In the summer of 1972 I was preparing to go off to college for the first time. I planned to purchase a turntable/stereo system. My father found a used system that was almost new: a Sherwood receiver, large Scott speakers, and a turntable. He drove me to an apartment rented by two young women who “needed the money.” I paid them $325 (a reduction in price suggested by my father). I didn’t much like my father at the time. I did appreciate the gesture. I got a good deal.
Within 12 years the amplifier was temperamental and the speakers produced occasional distortions, though I wasn’t certain if it was the amp or the speakers. The system was relegated as a backup in my bedroom. From time to time I thought about throwing them out.
In 1987, two people that I’d worked with at the North Dakota School for the Blind decided to look me up. I had been a live-in house-parent, and had taught karate.
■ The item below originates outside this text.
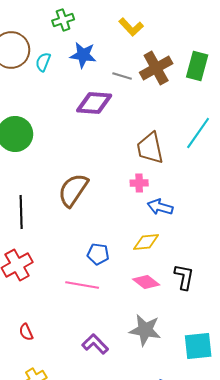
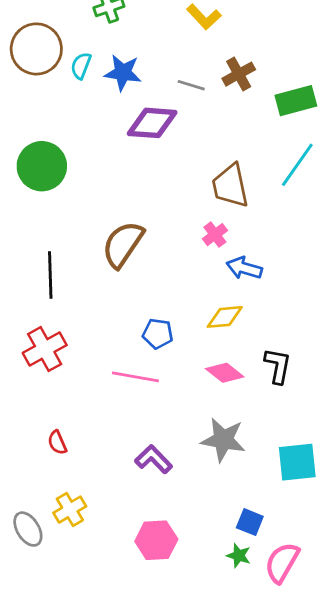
blue star: (83, 55) -> (123, 73), moved
green rectangle: (197, 66) -> (296, 101), moved, turned 60
brown cross: (156, 68) -> (239, 74), size x0.7
pink cross: (139, 183) -> (215, 235), turned -36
As part of the training, we played a game where I spread the group throughout the large gym, and then I snuck up to them randomly on a rubberized floor. Completely silent — you’ll have to take my word for it that I was stealthy. They had to point me out when I got to within 10 feet. It was difficult at first. I urged them to stop listening, and feel the area around them. Then they would notice when I entered that space. They all got pretty good at it. When I brought the group in to test for their first belt, I’d spent so much time with blind people that I marveled at the visual capacity of normal people: they can see me from all the way across the room. By the way, my group of blind and visually handicapped students all passed.
My two visitors thought for sure that I was still practicing. I think they half expected that by now I could turn myself into a beam of light that even they could see. You know – the benefits of age, practice, and a wizard’s knack. They seemed a little disappointed that I’d become human, too physically compromised to practice. Well then, perhaps I could wow them with some great music. I’d introduced them to all sorts of music when my original system was in its prime. My replacement system left much to be desired. And I wasn’t even using CDs. I’d become rather ordinary. I realized that they’d gone to a great deal of effort to look me up and find me. It was not a journey they were likely to make again, so I tried to give them an intangible something. The sound of my voice, perhaps.
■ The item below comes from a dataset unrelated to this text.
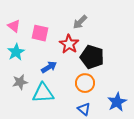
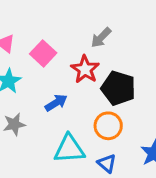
pink square: (40, 33) -> (43, 53), turned 30
cyan triangle: (43, 93) -> (69, 149), moved

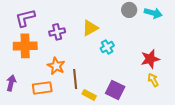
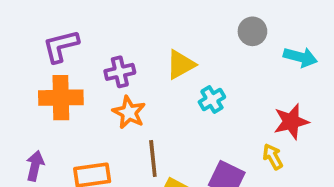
cyan arrow: (153, 13) -> (300, 57), moved
orange star: (56, 66) -> (129, 112), moved
yellow arrow: (153, 80) -> (273, 157), moved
Did I mention that I’d planned to throw away those Scott speakers? They’re huge: 24″ by 15″ by 11″. When I was preparing to move four years ago I actually put one of them in the outdoor trash, then removed it on second thought and brought them both to a speaker repair shop in St. Paul. Nothing wrong with them. In fact, the shop owner told me they sounded great. With the right amplifier, they did.
I’m listing to music on those 40-year-old speakers as I write this post. My father, who never much liked music, still feels proud that he helped purchase them. He’s been dead for about 12 years, but every once in a while I feel that pride – taking pleasure that I still take pleasure listening to music through speakers that he took time to locate.
It’s no secret amongst the spirits within telepathic range that they are all welcome to drop by and enjoy the music. There are times when I’m sure the room is filled, depending on the mood and what I’m playing. It reminds me of the film Truly, Madly, Deeply – when the ghosts keep dropping by to watch movies. It’s like I’m carrying on a tradition, the spirit of my great-grandfather and his musical cottage (see GATHERING MY LIFE INTO FEATHERS for details).
So is this a post about not giving up on what’s not really broken, or a post about taking time to listen to the music with friendly ghosts and spirits? Maybe there’s something in here about the mysteries of vision. I looked up just now, and there’s a firefly on my patio door, flashing me in firefly code. I don’t know precisely what he’s saying. Do I need to?
There are trails of light lifting me out of time. It’s like stars shining through a transparent roof. What kind of host would I be if I didn’t invite the stars? When I drink the sky from THAT goblet, everyone is invited. Grace holds all the links that light up when frequencies overlap. Am I making sense? Do I need to? Can’t I just love for love’s sake – through one everlasting moment?